La giusta causa di licenziamento è una nozione legale che definisce solo un modello generico e di volta in volta richiede una specificazione in sede di interpretazione.
Nota a Cass. 13 gennaio 2020, n. 398
Jennifer Di Francesco
La legge configura la giusta causa di licenziamento con una disposizione di limitato contenuto (l’art. 2119 c.c., infatti, può essere ascritto alle c.d. clausole generali), delineando così un modello generico in grado di adeguarsi alla variegata e mutevole realtà da regolamentare.
La definizione in concreto del concetto di giusta causa deve quindi avvenire per via interpretativa, mediante la valorizzazione sia di fattori esterni, riguardanti la coscienza generale, sia di principi implicitamente richiamati dalla disposizione legislativa stessa.
È quanto affermato con l’ordinanza n. 398 del 13 gennaio 2020, con cui la Corte di Cassazione è tornata a pronunciarsi sul concetto di giusta causa di licenziamento.
La Corte ha, inoltre, aggiunto che le specificazioni in via interpretativa del concetto di giusta causa hanno natura giuridica e, quindi, la loro disapplicazione integra una violazione di legge censurabile in sede di legittimità. Diversamente, l’accertamento della concreta ricorrenza degli elementi che integrano il parametro normativo nel fatto oggetto di giudizio e della loro attitudine a costituire giusta causa di licenziamento attengono al giudizio di fatto, che resta di competenza del giudice di merito e non è censurabile per cassazione se privo di errori logici o giuridici.
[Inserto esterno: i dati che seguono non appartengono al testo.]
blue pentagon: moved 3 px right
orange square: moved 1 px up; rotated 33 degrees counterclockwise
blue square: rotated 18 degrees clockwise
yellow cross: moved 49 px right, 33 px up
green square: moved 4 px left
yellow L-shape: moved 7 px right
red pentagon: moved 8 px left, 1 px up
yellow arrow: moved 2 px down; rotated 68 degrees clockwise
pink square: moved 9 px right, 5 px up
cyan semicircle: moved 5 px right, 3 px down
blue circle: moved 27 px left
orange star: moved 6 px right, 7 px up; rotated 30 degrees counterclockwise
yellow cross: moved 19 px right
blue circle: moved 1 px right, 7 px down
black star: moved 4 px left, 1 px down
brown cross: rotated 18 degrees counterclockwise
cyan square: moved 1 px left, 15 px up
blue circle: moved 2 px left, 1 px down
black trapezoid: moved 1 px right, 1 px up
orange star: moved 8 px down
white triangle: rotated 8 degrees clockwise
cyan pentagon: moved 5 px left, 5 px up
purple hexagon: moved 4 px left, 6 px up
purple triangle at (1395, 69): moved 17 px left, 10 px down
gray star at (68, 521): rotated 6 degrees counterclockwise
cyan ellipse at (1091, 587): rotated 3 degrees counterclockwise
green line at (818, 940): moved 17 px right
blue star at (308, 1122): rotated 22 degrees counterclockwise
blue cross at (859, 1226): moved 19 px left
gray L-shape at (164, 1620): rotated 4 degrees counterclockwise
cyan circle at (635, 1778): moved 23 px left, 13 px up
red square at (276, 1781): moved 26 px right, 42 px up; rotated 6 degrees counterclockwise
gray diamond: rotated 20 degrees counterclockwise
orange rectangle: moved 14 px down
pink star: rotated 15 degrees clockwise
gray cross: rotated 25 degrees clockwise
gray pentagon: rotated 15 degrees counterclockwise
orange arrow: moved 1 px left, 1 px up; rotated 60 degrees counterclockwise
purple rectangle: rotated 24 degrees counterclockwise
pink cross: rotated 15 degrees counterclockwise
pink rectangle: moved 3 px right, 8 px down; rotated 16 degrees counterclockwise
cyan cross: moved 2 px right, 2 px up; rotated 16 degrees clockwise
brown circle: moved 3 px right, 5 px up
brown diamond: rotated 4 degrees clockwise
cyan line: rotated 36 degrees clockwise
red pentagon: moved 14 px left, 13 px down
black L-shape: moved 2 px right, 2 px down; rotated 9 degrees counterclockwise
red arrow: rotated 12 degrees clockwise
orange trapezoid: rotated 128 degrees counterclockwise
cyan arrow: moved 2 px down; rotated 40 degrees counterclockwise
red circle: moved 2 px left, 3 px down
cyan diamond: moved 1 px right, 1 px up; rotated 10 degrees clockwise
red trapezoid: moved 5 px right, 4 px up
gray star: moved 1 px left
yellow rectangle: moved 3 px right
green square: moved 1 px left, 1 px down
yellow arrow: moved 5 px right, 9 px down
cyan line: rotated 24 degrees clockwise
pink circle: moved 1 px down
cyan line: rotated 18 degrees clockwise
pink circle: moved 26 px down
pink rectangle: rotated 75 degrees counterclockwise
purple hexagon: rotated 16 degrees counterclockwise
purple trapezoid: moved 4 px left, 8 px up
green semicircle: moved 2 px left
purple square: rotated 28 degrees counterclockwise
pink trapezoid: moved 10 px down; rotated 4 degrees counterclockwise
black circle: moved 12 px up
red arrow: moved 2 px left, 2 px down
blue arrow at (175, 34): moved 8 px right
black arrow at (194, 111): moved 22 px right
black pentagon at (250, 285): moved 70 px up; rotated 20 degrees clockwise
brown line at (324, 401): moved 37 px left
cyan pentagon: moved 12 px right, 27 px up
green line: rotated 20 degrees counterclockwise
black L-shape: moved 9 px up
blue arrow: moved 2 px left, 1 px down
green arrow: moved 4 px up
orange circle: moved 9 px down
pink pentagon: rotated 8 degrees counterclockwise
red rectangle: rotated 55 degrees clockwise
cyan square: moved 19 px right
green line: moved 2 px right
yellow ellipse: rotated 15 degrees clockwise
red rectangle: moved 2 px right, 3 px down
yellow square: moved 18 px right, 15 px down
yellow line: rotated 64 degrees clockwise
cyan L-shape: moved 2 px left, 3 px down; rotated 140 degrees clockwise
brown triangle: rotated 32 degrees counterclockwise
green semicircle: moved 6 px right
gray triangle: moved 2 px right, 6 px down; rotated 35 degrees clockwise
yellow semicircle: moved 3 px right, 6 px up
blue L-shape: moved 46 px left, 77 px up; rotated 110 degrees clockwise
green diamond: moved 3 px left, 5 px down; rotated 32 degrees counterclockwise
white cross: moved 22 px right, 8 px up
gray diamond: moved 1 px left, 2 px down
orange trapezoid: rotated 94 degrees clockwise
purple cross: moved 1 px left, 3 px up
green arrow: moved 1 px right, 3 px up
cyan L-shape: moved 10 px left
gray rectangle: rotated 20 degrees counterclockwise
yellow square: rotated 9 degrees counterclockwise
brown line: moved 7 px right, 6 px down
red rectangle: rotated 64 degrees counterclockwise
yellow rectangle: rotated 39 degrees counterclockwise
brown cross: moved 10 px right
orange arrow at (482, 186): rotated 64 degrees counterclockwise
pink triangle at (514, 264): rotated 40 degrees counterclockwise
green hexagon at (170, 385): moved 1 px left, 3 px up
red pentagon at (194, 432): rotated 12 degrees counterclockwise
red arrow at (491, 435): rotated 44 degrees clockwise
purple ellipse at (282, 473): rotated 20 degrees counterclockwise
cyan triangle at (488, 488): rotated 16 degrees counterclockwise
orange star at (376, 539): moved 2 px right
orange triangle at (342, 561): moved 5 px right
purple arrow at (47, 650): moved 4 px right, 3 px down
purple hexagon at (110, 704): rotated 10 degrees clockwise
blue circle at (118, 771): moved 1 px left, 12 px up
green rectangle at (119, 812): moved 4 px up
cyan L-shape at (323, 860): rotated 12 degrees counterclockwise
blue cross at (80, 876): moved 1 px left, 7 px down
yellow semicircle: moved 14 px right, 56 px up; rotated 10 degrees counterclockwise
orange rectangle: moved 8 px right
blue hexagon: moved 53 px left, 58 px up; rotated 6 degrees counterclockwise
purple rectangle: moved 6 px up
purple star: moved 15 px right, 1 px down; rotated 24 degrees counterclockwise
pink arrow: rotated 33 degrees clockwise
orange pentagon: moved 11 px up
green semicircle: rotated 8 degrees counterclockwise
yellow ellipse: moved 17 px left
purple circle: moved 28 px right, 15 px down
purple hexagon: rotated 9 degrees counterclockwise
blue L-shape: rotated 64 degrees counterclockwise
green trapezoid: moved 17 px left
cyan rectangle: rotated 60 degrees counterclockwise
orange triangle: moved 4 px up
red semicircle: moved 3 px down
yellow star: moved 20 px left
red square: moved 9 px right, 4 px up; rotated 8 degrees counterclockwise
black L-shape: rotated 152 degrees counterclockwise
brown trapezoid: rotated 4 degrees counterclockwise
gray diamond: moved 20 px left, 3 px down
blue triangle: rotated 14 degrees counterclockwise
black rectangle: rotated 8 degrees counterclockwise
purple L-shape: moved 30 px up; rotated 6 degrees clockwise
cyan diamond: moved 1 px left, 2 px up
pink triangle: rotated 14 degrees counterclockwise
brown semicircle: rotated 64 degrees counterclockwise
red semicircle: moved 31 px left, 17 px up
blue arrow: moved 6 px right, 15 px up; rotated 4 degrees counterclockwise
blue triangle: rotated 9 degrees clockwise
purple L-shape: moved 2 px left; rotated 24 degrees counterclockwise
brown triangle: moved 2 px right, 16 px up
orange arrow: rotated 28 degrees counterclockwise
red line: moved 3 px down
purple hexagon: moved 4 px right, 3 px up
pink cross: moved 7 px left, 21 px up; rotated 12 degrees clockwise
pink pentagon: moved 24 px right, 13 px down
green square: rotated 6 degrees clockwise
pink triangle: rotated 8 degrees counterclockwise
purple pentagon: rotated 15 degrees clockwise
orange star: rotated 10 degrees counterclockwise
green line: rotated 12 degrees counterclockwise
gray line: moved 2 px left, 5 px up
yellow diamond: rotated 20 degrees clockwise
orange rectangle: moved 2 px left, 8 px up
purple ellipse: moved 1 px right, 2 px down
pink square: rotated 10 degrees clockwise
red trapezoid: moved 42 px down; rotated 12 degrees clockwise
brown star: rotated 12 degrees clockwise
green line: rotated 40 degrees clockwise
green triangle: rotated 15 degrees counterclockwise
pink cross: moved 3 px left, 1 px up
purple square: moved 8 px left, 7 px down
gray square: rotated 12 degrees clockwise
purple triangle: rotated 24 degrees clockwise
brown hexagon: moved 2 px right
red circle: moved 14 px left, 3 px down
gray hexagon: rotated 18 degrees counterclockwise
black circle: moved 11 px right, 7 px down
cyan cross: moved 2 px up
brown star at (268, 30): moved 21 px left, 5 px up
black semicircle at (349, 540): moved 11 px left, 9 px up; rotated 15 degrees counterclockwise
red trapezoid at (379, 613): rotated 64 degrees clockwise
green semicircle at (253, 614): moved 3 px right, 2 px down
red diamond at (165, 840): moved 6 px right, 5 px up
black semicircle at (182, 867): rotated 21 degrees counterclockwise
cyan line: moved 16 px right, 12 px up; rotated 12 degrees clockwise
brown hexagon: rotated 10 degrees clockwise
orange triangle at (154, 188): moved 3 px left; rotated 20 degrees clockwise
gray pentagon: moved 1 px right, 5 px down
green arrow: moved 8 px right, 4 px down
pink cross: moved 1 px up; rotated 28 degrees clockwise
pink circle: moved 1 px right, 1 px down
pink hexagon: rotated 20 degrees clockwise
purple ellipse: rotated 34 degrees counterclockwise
Nel caso di specie, la Cassazione era stata chiamata a sindacare la legittimità di un licenziamento di un lavoratore accusato di aver effettuato violazioni attinenti all’uso dell’auto personale ed alle modalità di trasmissione e giustificazione delle note spese relative alle trasferte, nonché di essersi discostato da disposizioni aziendali pur dopo i definitivi chiarimenti sul punto intervenuti con il superiore.
Il giudice del reclamo aveva ritenuto non proporzionata la sanzione espulsiva, “tenuto conto del numero di trasferte non corredate da regolare nota spese, dell’assenza di un danno economico per la società e della esistenza di un precedente aziendale di diversa portata (sanzione conservativa irrogata per un minor numero di episodi ad altro dipendente)” ed aveva determinato la misura massima della indennità risarcitoria, fondandola sul ruolo di quadro del dipendente, sulla durata ultraventennale del rapporto, sull’età del lavoratore che lo rendeva difficilmente ricollocabile nel mondo del lavoro e sulle dimensioni aziendali.
Sulla base delle considerazioni suesposte, la Corte si è uniformata alle conclusioni del giudice di merito ed ha rigettato l’appello incidentale proposto dal datore di lavoro, in quanto – pur apparentemente lamentando la violazione di norme di diritto – aveva ad oggetto la valutazione delle circostanze nel caso concreto, non sindacabili in sede di legittimità.